Before its passage late last night, Republican leadership in the
House of Representatives grew nervous Thursday about mounting
opposition to what some conservatives were calling the “Compromised
Tax Bill.” So nervous in fact that they were considering what one
member of the Republican Steering Committee called “Pelosi-like”
tactics to force GOP lawmakers into supporting the tax bill.

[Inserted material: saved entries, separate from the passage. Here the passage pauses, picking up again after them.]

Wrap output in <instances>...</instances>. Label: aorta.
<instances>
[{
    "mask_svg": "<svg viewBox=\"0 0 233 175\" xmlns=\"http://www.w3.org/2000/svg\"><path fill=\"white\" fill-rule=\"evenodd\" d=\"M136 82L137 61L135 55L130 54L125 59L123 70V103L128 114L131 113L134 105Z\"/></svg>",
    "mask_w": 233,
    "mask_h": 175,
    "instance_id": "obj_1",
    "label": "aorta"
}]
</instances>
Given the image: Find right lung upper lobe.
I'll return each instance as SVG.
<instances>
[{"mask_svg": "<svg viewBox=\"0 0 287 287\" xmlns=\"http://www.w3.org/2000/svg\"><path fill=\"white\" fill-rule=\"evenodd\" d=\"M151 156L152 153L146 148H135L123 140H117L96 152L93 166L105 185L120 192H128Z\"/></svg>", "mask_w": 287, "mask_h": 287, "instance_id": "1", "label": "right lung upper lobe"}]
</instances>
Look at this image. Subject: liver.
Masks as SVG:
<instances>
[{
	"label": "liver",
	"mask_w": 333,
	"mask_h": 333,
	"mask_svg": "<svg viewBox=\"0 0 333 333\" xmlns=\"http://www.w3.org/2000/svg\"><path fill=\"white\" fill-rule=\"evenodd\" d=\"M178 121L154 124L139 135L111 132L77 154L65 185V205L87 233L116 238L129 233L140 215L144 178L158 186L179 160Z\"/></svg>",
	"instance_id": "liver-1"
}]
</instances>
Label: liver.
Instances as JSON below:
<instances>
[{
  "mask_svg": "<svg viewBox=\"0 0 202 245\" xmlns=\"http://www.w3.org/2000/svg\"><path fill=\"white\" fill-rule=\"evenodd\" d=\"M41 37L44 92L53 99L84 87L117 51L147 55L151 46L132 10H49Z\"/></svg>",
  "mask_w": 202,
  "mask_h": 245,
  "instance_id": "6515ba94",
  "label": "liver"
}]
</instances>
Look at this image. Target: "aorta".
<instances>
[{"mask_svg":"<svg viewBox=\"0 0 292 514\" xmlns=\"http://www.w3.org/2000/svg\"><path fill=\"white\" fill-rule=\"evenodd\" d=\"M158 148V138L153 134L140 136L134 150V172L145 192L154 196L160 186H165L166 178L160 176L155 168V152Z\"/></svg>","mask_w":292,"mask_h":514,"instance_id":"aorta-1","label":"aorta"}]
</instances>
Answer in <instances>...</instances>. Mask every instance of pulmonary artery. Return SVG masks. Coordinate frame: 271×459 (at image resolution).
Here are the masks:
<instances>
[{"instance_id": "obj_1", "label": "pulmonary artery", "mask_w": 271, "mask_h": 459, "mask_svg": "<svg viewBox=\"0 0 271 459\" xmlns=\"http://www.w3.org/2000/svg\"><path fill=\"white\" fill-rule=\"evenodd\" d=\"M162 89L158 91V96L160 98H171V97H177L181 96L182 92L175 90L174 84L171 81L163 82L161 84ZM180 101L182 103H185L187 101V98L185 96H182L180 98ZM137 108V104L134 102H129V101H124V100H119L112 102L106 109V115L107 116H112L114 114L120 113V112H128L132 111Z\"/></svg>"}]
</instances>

During a Steering Committee meeting yesterday,
according to sources present in the room, Rep. Dave
Camp, who was recently selected by the steering
committee to be chairman of the House Ways and Means Committee,
suggested that he would support revoking appointments to his
committee of any Republican member who did not vote for the
tax plan, which was larded down with earmarks and sweeteners to
gain the support of the White House and Democrats in the Senate and
House.
Camp’s suggestion, according to sources, was
supported by incoming House majority leader Eric
Cantor, who also lent support to the notion that
appointments to other committees beyond Ways and Means might
also be pulled from Republicans who did not support the
bill.
“This was not just about Ways and Means,” said a House
staffer with knowledge of the meeting. “House Republican
leadership is willing to arm-twist just about any member it
could on this vote, whether it’s Judiciary or Energy and
Commerce.”
Presumed Speaker of the House Rep. John
Boehner was less supportive of the idea, simply telling
the gathering that Camp’s proposal was something that might
have to be considered.
For months, Republicans chastised House Democrat
leadership for its lack of transparency and demands that its
majority vote lock step with Speaker of the House Nancy
Pelosi and the Obama Administration.
“Now that those votes have doomed the Democrats to
minority status in the House, and those policies have doomed the
Obama presidency, we have the Republican leadership trying to bail
both out with a deeply flawed bill,” said a House member. “And
worse, they are willing to attack their own membership to help the
other side get a win. We haven’t actually led one single day and
already we’re managing to screw it up.”